New Zealand's skills profile

Looking across all measures, New Zealand’s skills levels are good and improving. This should lead to an increase in measured labour quality in the workforce and boost labour productivity.

On average, and for top talent, New Zealand compares well and trends are positive

Our students have, on average, very high levels of achievement at age 15, and the percentage of students achieving at the highest level at this age near the top of the OECD. This offers the prospect of very high quality flows of skilled young workers into New Zealand’s future workforce.

But problems include relatively poor skills in the growing Māori and Pacific  communities, and low youth participation rates

This prospect is clouded, however, by some particular areas of poor performance. First, our high average achievement levels mask a relatively large “tail” of low achievement in which our growing Māori and Pasifika communities are over-represented. Second, we have a very low rate of retention of youth in education – despite improvements, a large proportion of students still leave school without senior secondary school qualifications, and participation in education by those aged 15-19 is amongst the lowest in the OECD.

High tertiary education participation has lifted workforce skills, but many workers still have low foundation skills

Within the current working-age population, participation in education and training, including formal on-the-job training, is high. Increases in tertiary education over the last 20 years are changing the structure and composition of the adult workforce, but we are still only around the average in the OECD for adult qualifications. A large minority of the current workforce has low foundation skills that are an impediment to further skills development and productivity growth. Recent growth in tertiary education has been concentrated in sub-degree level qualifications, and a rebalancing of participation towards younger students and higher level qualifications study would likely deliver greater productivity gains in the long term.

High average achievement in school, but wide disparities

New Zealand’s 15 year-olds perform well by international standards...

The OECD’s Progress in International Student Achievement (PISA) study measures 15-year olds’ achievement in reading, mathematics and scientific literacy in 57 countries.

on average...
  • New Zealand students’ average score is near the top of the OECD in all three subject areas – only three OECD countries do significantly better in mathematics, only two do better in reading, and only one does better in science;
and for top achievers…
  • New Zealand has amongst the highest proportion of students achieving at the highest levels measured in PISA. For example, in 2006, New Zealand had nearly twice the OECD’s average percentage scoring in the top levels (Levels 6&7) in science literacy.
  • Ethnic disparities are significant. In PISA 2006, the OECD average score in reading was 492. New Zealand, average reading scores were: 542 for Pākehā-European students; 528 for Asians; 477 for Māori; and 461 for Pacific students.
but ethnic and socio-economic disparities are large
  • New Zealand has one of the largest spreads of student achievement, and achievement is more closely correlated with students’ socio-economic status than in many OECD countries.
Table 2: Reading, maths and science achievement at age 15
Table 2: Reading, maths and science achievement at age 15.

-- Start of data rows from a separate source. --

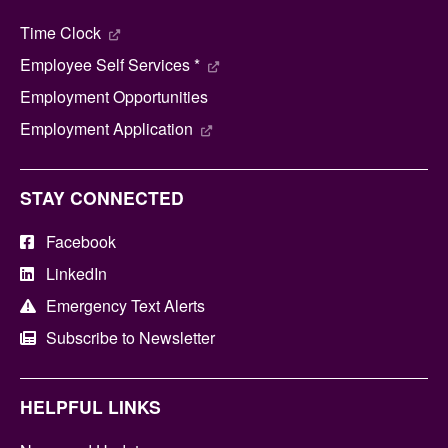
Time Clock
Employee Self Services *
Employment Opportunities
Employment Application
STAY CONNECTED
Facebook
LinkedIn
Emergency Text Alerts
Subscribe to Newsletter
HELPFUL LINKS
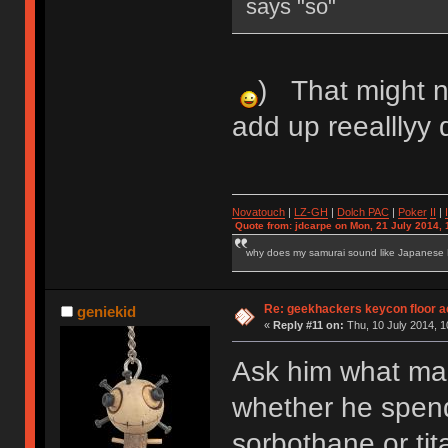
says "so"
) That might n
add up reeallly
Novatouch
|
LZ-GH
|
Dolch PAC
|
Po
ker
II
|
Quote from: jdcarpe on Mon, 21 July 2014, 
why does my samurai sound like Japanese
Re: geekhackers keycon floor ac
geniekid
«
Reply #11 on:
Thu, 10 July 2014, 1
Ask him what ma
whether he spend
sorbothane or ti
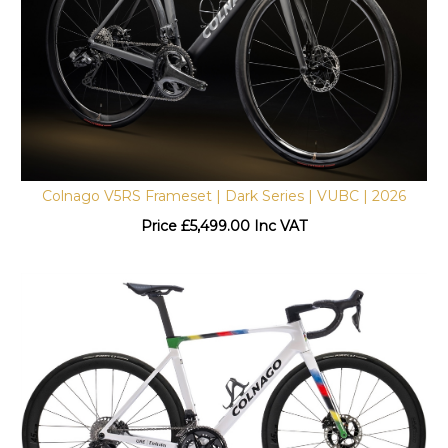
Colnago V5RS Frameset | Dark Series | VUBC | 2026
Price
£
5,499.00 Inc VAT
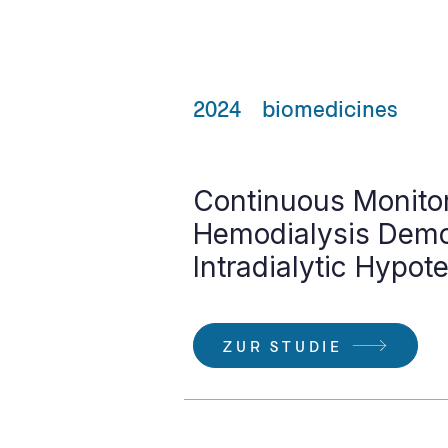
2024
biomedicines
Continuous Monito
Hemodialysis Demon
Intradialytic Hypot
ZUR STUDIE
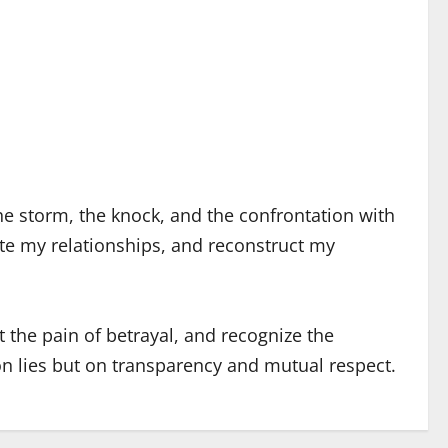
he storm, the knock, and the confrontation with
uate my relationships, and reconstruct my
 the pain of betrayal, and recognize the
 on lies but on transparency and mutual respect.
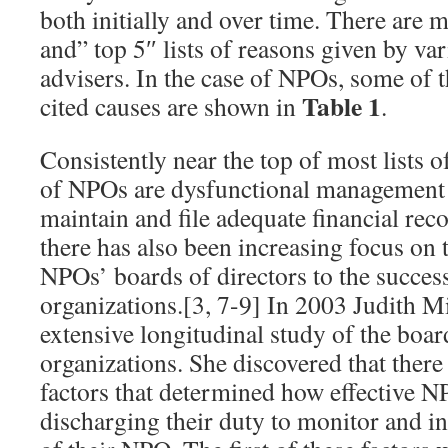
both initially and over time. There are 
and” top 5″ lists of reasons given by va
advisers. In the case of NPOs, some of
Table 1
cited causes are shown in
.
Consistently near the top of most lists of
of NPOs are dysfunctional management a
maintain and file adequate financial reco
there has also been increasing focus on th
NPOs’ boards of directors to the success 
organizations.[3, 7-9] In 2003 Judith Mi
extensive longitudinal study of the boar
organizations. She discovered that ther
factors that determined how effective N
discharging their duty to monitor and in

The wide variance in achievement, and disparities linked to ethnicity and socio-economic status, appear in the earliest assessments of primary school pupils and persist thereafter.

Significant improvements in achievement have been observed in Year 5 students’ achievement in mathematics. New Zealand children’s achievement is near the average for the OECD countries that participated in the Trends in International Mathematics and Science Study (1994, 1998 and 2002). Over this period, New Zealand students’ performance improved significantly across the board, with the biggest improvements for the bottom quartile.